There are two fundamentally different kinds of speakers: those who use reasoning, and those who speak from the heart. They reach two different sorts of people, those who understand through reason, and those who understand through the heart. Speakers who aim for the reason are generally found in parliaments, those who speak from the heart speak to the people.
The speaker who uses reason, if he is to be effective, must command a wide range of statistical and factual material. He must be a master of dialectic as the pianist is master of the keyboard. With ice cold logic, he develops his line of thinking and draws irrefutable conclusions. He is most effective with people who work primarily or exclusively with reason. Big and compelling successes are denied him. He does not understand how to fire up the masses for a great cause. He is limited to educational discourse. Since he is cold, he leaves his listeners cold. At best he persuades people, but never mobilizes them and sets them marching regardless of their own ideas or the element of personal risk involved.

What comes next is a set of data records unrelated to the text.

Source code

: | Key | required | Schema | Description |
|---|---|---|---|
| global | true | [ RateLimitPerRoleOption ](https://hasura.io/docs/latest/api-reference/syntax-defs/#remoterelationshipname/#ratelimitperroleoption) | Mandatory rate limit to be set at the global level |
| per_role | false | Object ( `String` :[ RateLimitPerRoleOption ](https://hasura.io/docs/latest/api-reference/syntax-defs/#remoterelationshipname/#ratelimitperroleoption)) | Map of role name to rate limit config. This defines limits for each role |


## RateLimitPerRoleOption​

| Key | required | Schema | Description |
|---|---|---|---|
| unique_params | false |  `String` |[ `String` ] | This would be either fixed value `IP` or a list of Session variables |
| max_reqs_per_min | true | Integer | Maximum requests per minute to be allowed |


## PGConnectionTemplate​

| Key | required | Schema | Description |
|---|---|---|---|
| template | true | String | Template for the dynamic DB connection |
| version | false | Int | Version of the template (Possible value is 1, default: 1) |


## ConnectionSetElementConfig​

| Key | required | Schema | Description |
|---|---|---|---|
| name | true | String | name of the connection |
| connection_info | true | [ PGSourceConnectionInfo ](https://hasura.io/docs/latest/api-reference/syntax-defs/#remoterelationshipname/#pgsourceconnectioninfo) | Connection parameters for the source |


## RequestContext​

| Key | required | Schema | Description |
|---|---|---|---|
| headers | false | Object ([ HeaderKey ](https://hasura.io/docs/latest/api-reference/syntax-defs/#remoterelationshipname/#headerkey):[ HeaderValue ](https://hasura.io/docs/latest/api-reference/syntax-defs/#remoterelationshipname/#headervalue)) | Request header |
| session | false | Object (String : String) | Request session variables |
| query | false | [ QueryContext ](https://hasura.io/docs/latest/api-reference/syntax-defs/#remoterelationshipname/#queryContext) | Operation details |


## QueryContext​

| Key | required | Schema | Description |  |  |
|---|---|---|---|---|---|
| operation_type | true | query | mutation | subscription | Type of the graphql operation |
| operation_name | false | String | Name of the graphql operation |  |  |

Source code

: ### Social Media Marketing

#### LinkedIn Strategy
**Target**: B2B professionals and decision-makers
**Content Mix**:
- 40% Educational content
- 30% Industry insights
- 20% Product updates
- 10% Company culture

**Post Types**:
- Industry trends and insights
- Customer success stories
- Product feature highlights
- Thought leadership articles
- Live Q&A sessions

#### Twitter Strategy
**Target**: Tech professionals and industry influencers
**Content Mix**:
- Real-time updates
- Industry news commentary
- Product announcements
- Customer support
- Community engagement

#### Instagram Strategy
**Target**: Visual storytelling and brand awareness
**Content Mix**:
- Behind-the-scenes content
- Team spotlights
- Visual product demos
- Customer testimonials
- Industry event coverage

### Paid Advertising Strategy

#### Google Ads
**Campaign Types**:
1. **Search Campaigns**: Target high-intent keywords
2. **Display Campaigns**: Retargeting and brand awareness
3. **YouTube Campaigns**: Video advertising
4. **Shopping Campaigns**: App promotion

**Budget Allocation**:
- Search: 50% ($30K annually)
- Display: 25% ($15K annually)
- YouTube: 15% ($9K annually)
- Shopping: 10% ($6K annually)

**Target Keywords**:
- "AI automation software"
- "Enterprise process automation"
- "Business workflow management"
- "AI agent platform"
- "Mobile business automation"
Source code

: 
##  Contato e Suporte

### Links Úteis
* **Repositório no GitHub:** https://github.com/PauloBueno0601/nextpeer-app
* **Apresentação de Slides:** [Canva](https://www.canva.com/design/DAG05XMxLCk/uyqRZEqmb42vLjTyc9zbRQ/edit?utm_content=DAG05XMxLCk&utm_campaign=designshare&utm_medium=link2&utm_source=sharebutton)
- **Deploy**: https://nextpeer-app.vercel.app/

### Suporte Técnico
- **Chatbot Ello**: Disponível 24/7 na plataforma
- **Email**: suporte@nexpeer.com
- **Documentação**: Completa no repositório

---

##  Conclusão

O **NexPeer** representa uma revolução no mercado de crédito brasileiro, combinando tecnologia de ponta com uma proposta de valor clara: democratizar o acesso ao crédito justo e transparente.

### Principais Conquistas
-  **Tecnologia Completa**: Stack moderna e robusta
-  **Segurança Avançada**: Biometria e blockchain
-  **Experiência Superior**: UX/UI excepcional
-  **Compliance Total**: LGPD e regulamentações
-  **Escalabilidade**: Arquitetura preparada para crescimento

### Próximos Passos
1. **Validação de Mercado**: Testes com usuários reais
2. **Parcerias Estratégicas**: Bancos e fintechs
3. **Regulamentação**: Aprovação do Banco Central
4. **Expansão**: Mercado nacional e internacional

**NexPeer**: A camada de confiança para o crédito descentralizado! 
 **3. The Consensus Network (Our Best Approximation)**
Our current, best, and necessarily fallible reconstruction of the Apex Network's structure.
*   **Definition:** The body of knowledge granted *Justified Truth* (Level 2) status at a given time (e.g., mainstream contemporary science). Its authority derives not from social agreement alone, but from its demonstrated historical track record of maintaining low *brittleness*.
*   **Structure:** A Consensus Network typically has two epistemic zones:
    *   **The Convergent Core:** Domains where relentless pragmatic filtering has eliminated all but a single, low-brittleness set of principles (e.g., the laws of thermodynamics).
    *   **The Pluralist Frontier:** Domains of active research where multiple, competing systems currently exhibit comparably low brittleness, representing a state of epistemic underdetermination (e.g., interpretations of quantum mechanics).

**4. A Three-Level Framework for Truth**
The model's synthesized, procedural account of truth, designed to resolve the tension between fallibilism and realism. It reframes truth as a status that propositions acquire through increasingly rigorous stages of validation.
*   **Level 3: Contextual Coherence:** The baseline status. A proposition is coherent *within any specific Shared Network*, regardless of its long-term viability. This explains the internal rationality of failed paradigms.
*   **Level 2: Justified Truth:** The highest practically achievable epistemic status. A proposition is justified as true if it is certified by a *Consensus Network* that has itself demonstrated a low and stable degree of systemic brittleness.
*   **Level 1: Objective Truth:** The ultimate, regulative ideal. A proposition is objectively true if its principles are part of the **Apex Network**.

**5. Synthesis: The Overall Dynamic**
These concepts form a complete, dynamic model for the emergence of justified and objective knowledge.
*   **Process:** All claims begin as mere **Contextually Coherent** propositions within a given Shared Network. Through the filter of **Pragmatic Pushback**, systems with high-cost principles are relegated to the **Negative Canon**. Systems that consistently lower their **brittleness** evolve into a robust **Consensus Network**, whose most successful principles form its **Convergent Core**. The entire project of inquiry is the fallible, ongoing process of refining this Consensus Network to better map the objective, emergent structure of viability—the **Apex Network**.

The speaker from the heart is different. He may have the skills of the master of reasoning. They are, however, only tools he uses as a true rhetorical virtuoso. He has abilities not found in the reasoning speaker. He combines clear diction with simple argumentation, and instinct tells him what to say and how to say it. Language is united with ideas. He knows the secret corners and aspects of the mass soul and knows how to reach and touch them. His speeches are masterpieces of declamation. He outlines people and conditions; he inscribes his theses on the tablet of the age; with deep and noble passion he explains the pillars of his world view. His voice reaches out from the depths of his blood into the depths of the souls of his listeners. He brings to expression the secrets of the human soul. He rouses the tired and lazy, fires up the indifferent and the doubting, turns cowards into men and weaklings into heroes.
These rhetorical geniuses are the drummers of fate. They begin their work alone in dark and dismal historical epochs and suddenly and unexpectedly find themselves in the spotlight of new developments. They are the speakers that make history.
As any great man, a gifted speaker has his individual style. He can only speak as he is. His words are written into his body. He speaks his own language, whether in posters or letters, essays, addresses or speeches.